1c725da0fbec4ec3a60b105dcca44eca

Catalog Comparisons

[1]:

import pandas as pd
import rioxarray as rxr

from gval.catalogs.catalogs import catalog_compare

Initializing Catalogs

The cataloging functionality was designed to easily facilitate batch comparisons of maps residing locally, in a service, or in the cloud.

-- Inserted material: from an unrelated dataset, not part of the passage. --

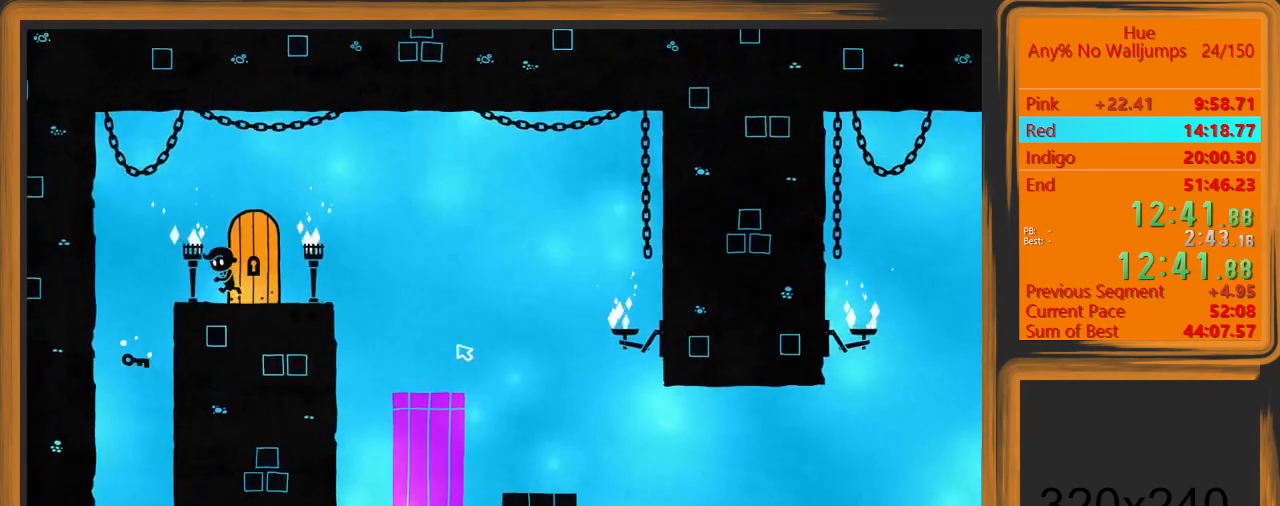
{"keys": ["a"], "mouse": ["left"], "events": [[33, "mouse_left", "down"]]}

The format of such catalogs are as follows:

[2]:

TEST_DATA_DIR = './'

candidate_continuous_catalog = pd.read_csv(f'{TEST_DATA_DIR}candidate_catalog_0.csv')
benchmark_continuous_catalog = pd.read_csv(f'{TEST_DATA_DIR}benchmark_catalog_0.csv')
candidate_categorical_catalog = pd.read_csv(f'{TEST_DATA_DIR}candidate_catalog_1.csv')
benchmark_categorical_catalog = pd.read_csv(f'{TEST_DATA_DIR}benchmark_catalog_1.csv')

Candidate Catalog

[3]:

candidate_categorical_catalog['catalog_attribute_1'] = [1, 2]
candidate_categorical_catalog

[3]:

	map_id	compare_id	agreement_maps	catalog_attribute_1
0	./candidate_categorical_0.tif	compare1	agreement_categorical_0.tif	1
1	./candidate_categorical_1.tif	compare2	agreement_categorical_1.tif	2

The catalog should have columns representing: 1. An identifier of a candidate map, (in this case compare_id) 2. The location of the candidate map, (in this case map_id) 3. The name of the agreement map to be created named agreement_maps

Benchmark Catalog

[4]:

benchmark_categorical_catalog['catalog_attribute_2'] = [3, 4]
benchmark_categorical_catalog

[4]:

	map_id	compare_id	catalog_attribute_2
0	./benchmark_categorical_0.tif	compare1	3
1	./benchmark_categorical_1.tif	compare2	4

Similar to the previous catalog, the benchmark catalog should have columns representing: 1. An identifier of a candidate map, (in this case compare_id) 2. The location of the candidate map, (in this case map_id)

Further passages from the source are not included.